Video: Spitzfußprophylaxe, Kubivent GmbH, youtube

Spitzfuß als Folge einer Hemiplegie vermeiden!
Der Spitzfuß kann eine Folge- bzw. Sekundärerkrankung einer Hemiplegie (vollständige Lähmung einer Körperhälfte, z.b. nach einem Schlaganfall). Die Hauptursachen für einen Spitzfuß bei Hemiplegie sind:

  • Spastizität: Ein erhöhter Muskeltonus in den Wadenmuskeln, der den Fuß in der Spitzfußposition hält.
  • Schwäche der Gegenspieler: Die Muskeln, die den Fuß nach oben ziehen (Dorsalflexoren), sind geschwächt oder gelähmt.
  • Bewegungseinschränkungen und Kontrakturen: Durch eine reduzierte Bewegung des betroffenen Beins können sich Sehnen und Muskeln verkürzen.
  • Unzureichende Rehabilitation: Wenn nach einer Hemiplegie keine rechtzeitige physiotherapeutische Behandlung erfolgt, erhöht sich das Risiko für die Entwicklung eines Spitzfußes.

Die Behandlung zielt darauf ab, die Beweglichkeit des Fußes zu verbessern, die Spastik zu reduzieren und einer dauerhaften Fehlstellung vorzubeugen.
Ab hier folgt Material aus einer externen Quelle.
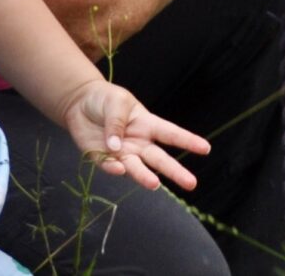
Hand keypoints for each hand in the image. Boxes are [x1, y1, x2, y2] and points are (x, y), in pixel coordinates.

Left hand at [59, 80, 208, 192]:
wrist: (78, 103)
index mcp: (147, 124)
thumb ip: (117, 123)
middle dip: (175, 171)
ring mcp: (121, 153)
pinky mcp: (101, 158)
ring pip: (136, 168)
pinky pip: (109, 166)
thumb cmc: (105, 99)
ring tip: (155, 185)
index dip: (188, 140)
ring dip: (144, 177)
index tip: (206, 149)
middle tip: (191, 184)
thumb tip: (116, 147)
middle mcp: (138, 143)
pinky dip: (114, 169)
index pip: (171, 134)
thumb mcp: (116, 102)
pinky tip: (119, 169)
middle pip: (159, 159)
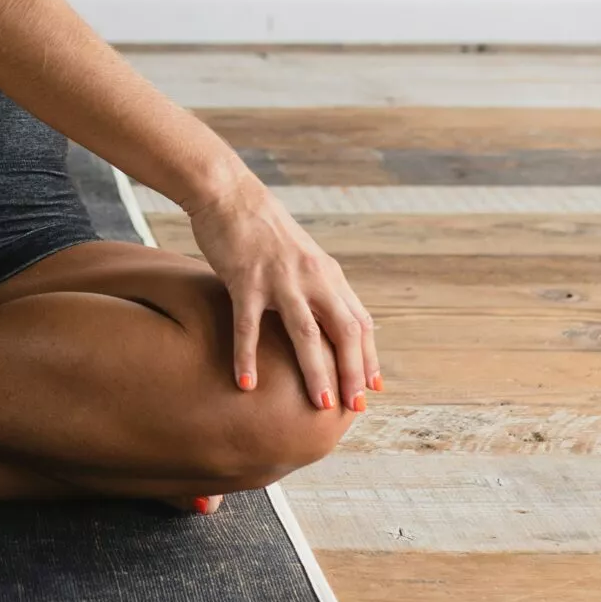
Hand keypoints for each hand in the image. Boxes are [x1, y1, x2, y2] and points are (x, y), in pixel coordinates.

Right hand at [185, 176, 379, 410]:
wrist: (229, 193)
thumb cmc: (263, 228)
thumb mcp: (302, 255)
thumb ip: (317, 285)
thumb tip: (331, 320)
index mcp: (327, 274)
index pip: (359, 321)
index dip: (368, 357)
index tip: (372, 389)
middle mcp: (311, 277)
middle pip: (343, 331)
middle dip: (353, 372)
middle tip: (353, 408)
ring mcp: (279, 279)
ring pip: (305, 333)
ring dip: (316, 371)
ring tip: (320, 404)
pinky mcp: (245, 280)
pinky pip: (248, 326)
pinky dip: (247, 357)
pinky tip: (246, 384)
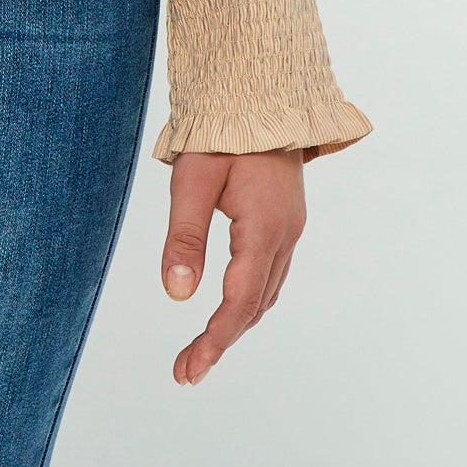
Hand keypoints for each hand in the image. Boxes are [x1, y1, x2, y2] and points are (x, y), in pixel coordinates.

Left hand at [161, 149, 305, 384]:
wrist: (260, 93)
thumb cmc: (221, 131)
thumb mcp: (192, 181)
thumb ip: (183, 238)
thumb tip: (176, 295)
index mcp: (264, 229)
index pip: (238, 300)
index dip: (213, 340)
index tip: (188, 370)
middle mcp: (285, 236)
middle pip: (254, 305)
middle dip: (221, 341)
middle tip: (186, 372)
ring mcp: (290, 229)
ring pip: (265, 293)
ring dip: (236, 324)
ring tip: (201, 351)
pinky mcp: (285, 221)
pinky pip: (269, 275)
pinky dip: (248, 300)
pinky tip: (229, 308)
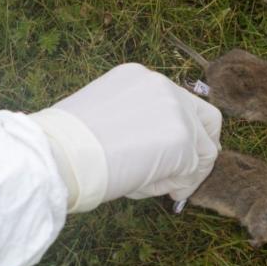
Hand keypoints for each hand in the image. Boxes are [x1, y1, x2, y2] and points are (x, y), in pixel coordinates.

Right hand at [32, 64, 220, 211]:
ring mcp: (176, 112)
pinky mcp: (183, 140)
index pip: (180, 103)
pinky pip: (191, 174)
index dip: (183, 132)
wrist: (59, 154)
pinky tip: (142, 187)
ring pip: (203, 152)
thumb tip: (158, 153)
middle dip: (201, 152)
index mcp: (140, 77)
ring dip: (181, 175)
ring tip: (147, 185)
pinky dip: (172, 187)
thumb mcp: (106, 118)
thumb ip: (137, 124)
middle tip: (184, 179)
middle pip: (207, 120)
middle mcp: (163, 86)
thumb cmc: (69, 146)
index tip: (173, 156)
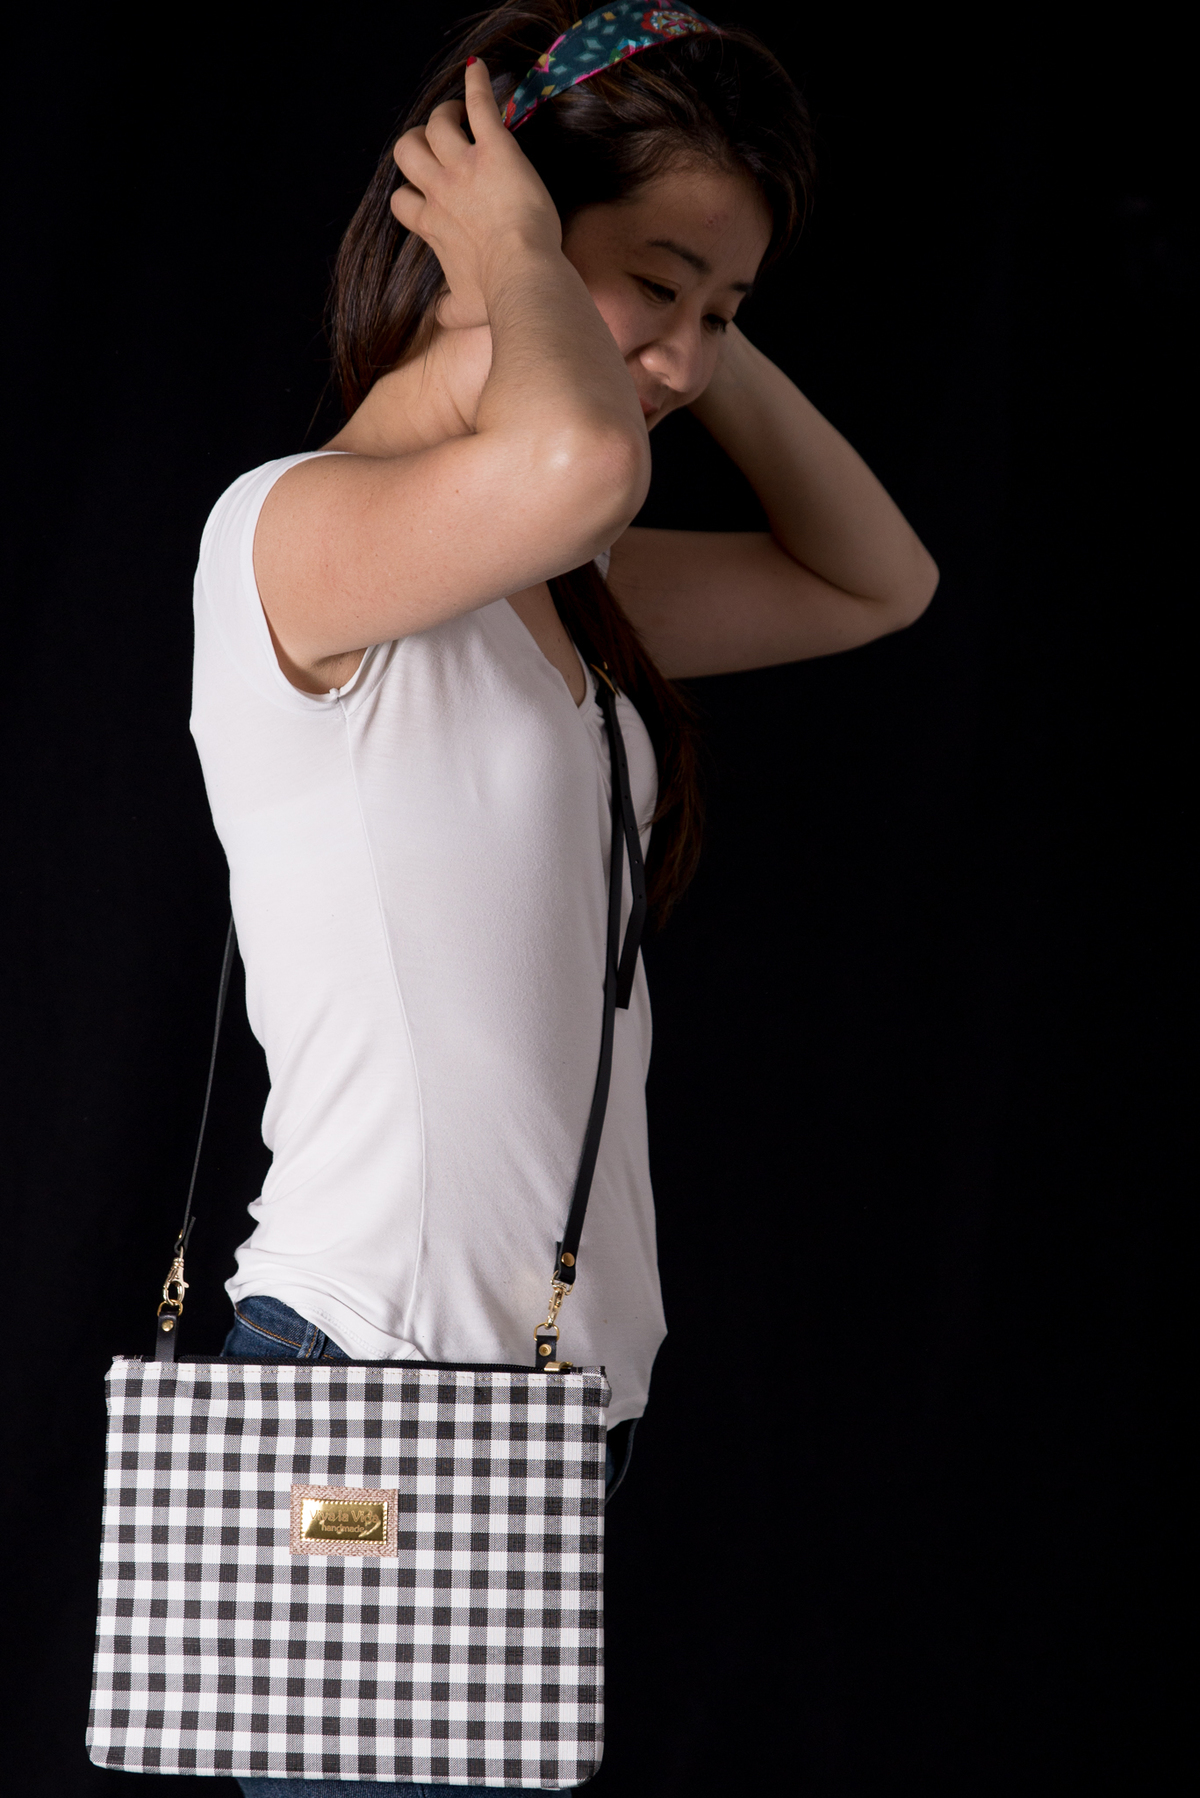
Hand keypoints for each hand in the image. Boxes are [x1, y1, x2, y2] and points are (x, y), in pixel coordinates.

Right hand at [391, 58, 562, 328]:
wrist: (522, 276)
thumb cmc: (497, 296)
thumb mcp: (465, 308)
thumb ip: (447, 309)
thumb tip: (440, 318)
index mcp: (432, 226)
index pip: (402, 202)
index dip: (411, 198)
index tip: (426, 200)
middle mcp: (441, 190)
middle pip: (407, 152)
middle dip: (417, 146)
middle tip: (438, 147)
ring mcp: (465, 166)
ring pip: (435, 124)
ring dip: (445, 115)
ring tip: (460, 115)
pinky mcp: (494, 149)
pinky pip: (478, 106)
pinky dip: (477, 85)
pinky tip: (479, 71)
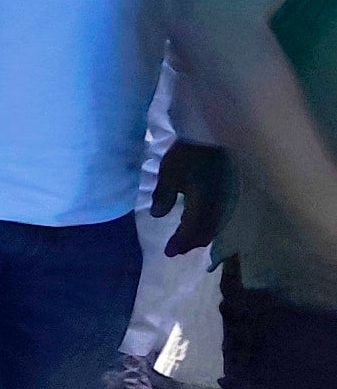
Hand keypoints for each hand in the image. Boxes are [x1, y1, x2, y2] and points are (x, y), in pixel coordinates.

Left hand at [152, 140, 233, 258]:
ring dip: (200, 236)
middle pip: (206, 232)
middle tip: (175, 250)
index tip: (168, 253)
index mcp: (204, 203)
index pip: (191, 230)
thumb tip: (158, 215)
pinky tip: (199, 224)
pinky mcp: (229, 194)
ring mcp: (227, 200)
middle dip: (190, 243)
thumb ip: (163, 196)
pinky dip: (208, 226)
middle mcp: (218, 205)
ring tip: (185, 241)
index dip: (180, 243)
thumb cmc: (186, 154)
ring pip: (214, 226)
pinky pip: (220, 217)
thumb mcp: (168, 174)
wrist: (212, 135)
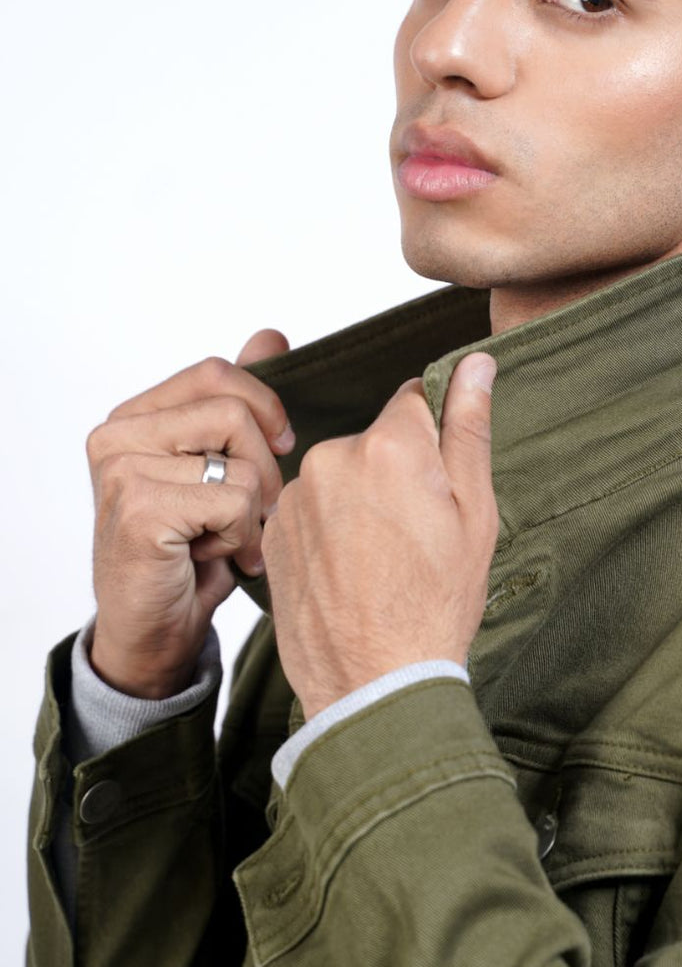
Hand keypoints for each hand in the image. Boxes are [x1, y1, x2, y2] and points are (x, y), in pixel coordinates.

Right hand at [86, 329, 293, 698]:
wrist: (156, 629)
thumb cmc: (192, 550)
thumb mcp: (222, 466)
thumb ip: (239, 402)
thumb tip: (269, 337)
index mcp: (135, 415)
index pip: (218, 373)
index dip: (266, 407)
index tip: (279, 447)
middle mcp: (117, 434)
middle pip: (234, 410)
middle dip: (268, 465)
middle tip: (257, 510)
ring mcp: (121, 470)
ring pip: (240, 459)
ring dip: (254, 508)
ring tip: (232, 537)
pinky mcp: (137, 509)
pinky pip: (233, 499)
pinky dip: (243, 536)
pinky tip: (221, 559)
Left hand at [261, 352, 498, 720]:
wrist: (374, 685)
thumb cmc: (433, 605)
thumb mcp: (474, 514)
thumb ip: (468, 430)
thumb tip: (475, 365)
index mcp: (390, 446)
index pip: (414, 401)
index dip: (433, 441)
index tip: (438, 483)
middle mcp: (331, 458)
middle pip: (374, 440)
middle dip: (395, 471)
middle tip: (414, 533)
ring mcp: (295, 497)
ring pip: (340, 475)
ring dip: (359, 500)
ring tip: (379, 560)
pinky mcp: (272, 532)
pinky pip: (310, 509)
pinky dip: (329, 530)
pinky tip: (349, 572)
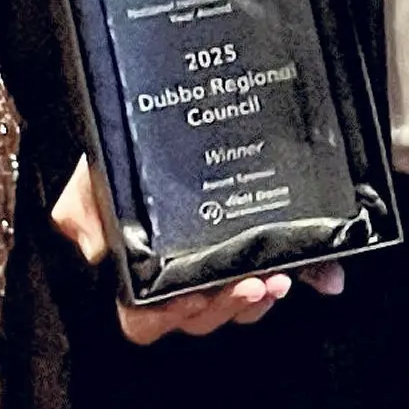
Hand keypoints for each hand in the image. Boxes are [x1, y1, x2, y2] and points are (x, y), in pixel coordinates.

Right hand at [47, 157, 345, 345]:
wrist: (178, 92)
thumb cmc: (131, 145)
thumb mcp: (98, 169)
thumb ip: (82, 208)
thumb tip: (98, 251)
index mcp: (145, 265)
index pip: (146, 316)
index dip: (167, 316)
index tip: (189, 296)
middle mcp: (187, 269)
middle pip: (202, 315)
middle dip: (226, 306)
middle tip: (248, 283)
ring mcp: (231, 258)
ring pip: (245, 302)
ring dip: (264, 296)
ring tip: (277, 274)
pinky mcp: (272, 243)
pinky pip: (297, 271)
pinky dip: (315, 276)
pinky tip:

Dazu gehören Physiotherapie, Orthesen, Botox-Injektionen zur Muskelentspannung und in schweren Fällen operative Eingriffe.

Pflegerische Maßnahmen bei Hemiplegie
– Zehen und Fußsohlen regelmäßig mit Spürinformation versorgen
– beim Waschen Füße aufstellen, nicht Fersen hochheben
– keine Kissen, Keile, Bettbretter o.ä. gegen die Fußsohlen legen
– die beste Spitzfußprophylaxe ist das Sitzen bei Tisch auf dem Stuhl
– Trittbretter beim Rollstuhl belasten die Füße nicht gleichzeitig

Die Kontrakturprophylaxe umfasst gezielte Maßnahmen zur Förderung der Beweglichkeit und zur Verhinderung von Gelenkversteifungen. Ein frühzeitiges Mobilisieren und das regelmäßige Durchbewegen der Gelenke erhält die Gelenkbeweglichkeit. Bewegung und unterstützende Positionierungstechniken spielen hier eine zentrale Rolle.